I was standing there watching large groups of protestors walking by and shouting slogans. (i.e. "No war. No peace.").
Most of the protestors were in packs of 10 or more. They were mostly white, primarily young women. Then, I saw something unexpected.
There was an elder black couple walking down the middle of the street. The woman, taller than the man, held closely to him. The man was shouting various statements.
"Bush needs to be in jail!"I knew that voice. I recognized the man and woman. The flow of the march had stopped. So they were now standing in one place. Without even thinking about it, I stepped off the curb and walked into the street toward them.
"They all need to be in jail!"
“Baraka!” I said, as I went up to him. It was Amiri and Amina Baraka, walking down the street in a protest march.
"Amiri Baraka. Mr. and Ms. Baraka, hello," I said, excited and nervous.
They looked at me, wondering and understandably thrown off by a random person coming up to them in the march and calling them by name.
I introduced myself and quickly thought of words that would put Baraka at ease. "I'm a student of Professor William Harris," I said.
"Ohhh, you're Billy Joe's student? He's a great guy," he said. "This is my wife, Amina."

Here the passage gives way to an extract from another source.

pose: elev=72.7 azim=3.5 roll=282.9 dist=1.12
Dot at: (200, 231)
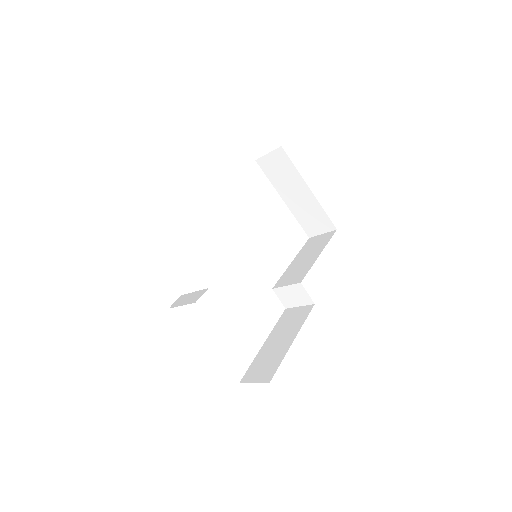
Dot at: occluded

He turned to Amina: “You know, Billy Joe Harris. This is his student. Billy Joe's a great guy.”
Baraka then reached into a bag he was holding and handed me a sheet of paper. It was a photocopy of a crude hand-drawn image ridiculing then-attorney general John Ashcroft. The words on the page read "Asscraft Landing." In the top left-hand corner was the statement "'Home Land Security' is Bush'it for Gestapo." At the top right-hand were the words "Unity & Struggle / Razor."
|The flyer Baraka gave me that during the march|
The march began moving again.
"Walk with us," Baraka said. So I did.
We continued together for a few blocks. Amina Baraka on one side, and me on the other, and Baraka in the middle shouting out anti-war statements.